Given exercise 1 - Write out the passage of the Distributions.jl forum thread below, starting with "julia> x = MvNormal([0, 0], [0" and going on through "these internal details.".
Given exercise 2 - Write what comes next in the Distributions.jl forum thread below, picking up after its final line.

Text to read -
========================================

Perhaps worth splitting into a Distributions-specific thread?

2 Likes

Let me share my recent experience with Distributions.jl. Please nobody take this as criticism of the developers! Rather, it might illustrate how a lack of resources and focus on a central package can make the user experience miserable.

I was writing a textbook implementation of a Kalman filter, where you typically have some states with noise and some without, so the covariance matrix has some zeros on the diagonal. Nothing fancy, a covariance matrix just needs to be positive-semidefinite and I didn’t give it a thought when I wrote the same filter in Matlab, but in Julia it didn’t go well. Here’s a summary using a simplified example:

julia> using Distributions

julia> x = MvNormal([0, 0], [0 0; 0 1])
ERROR: PosDefException: matrix is not positive definite; Cholesky factorization failed.

Weird… let’s look at the documentation!

help?> MvNormal
search: MvNormal MvNormalCanon MvNormalKnownCov MvLogNormal AbstractMvNormal MultivariateNormal

  MvNormal

  Generally, users don't have to worry about these internal details.

========================================

Dataset excerpt -
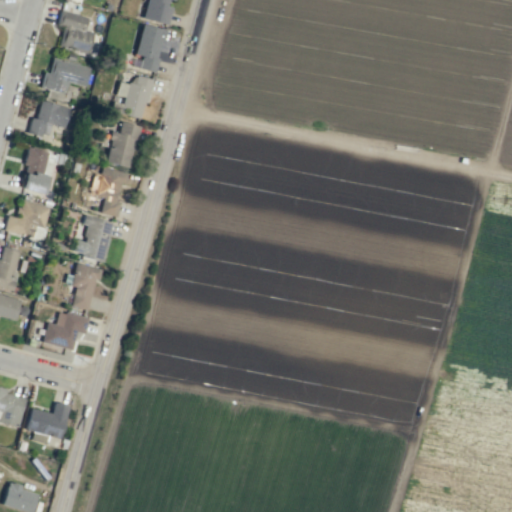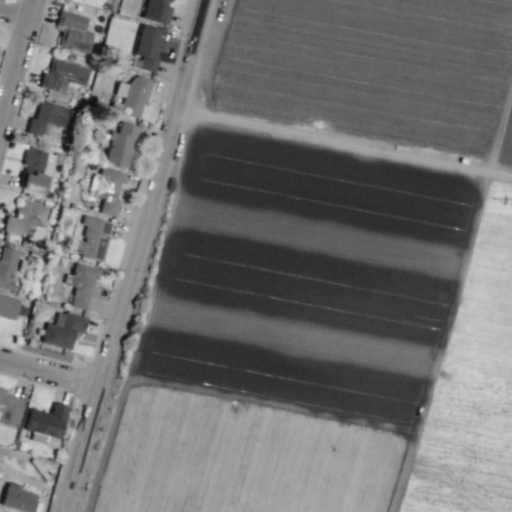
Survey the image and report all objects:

========================================

Written reply 1 -
julia> x = MvNormal([0, 0], [0 0; 0 1])
ERROR: PosDefException: matrix is not positive definite; Cholesky factorization failed.

Weird… let’s look at the documentation!

help?> MvNormal
search: MvNormal MvNormalCanon MvNormalKnownCov MvLogNormal AbstractMvNormal MultivariateNormal

  MvNormal

  Generally, users don't have to worry about these internal details.

Written reply 2 -
  We provide a common constructor MvNormal, which will construct a distribution of appropriate type depending on the input arguments.

  ──────────────────────────────────────────────────────────────────────────────────────────────────────────────────────────────────────────

  MvNormal(μ::AbstractVector{<:Real}, Σ::AbstractMatrix{<:Real})

  Construct a multivariate normal distribution with mean μ and covariance matrix Σ.

  ──────────────────────────────────────────────────────────────────────────────────────────────────────────────────────────────────────────

  MvNormal(Σ::AbstractMatrix{<:Real})

  Construct a multivariate normal distribution with zero mean and covariance matrix Σ.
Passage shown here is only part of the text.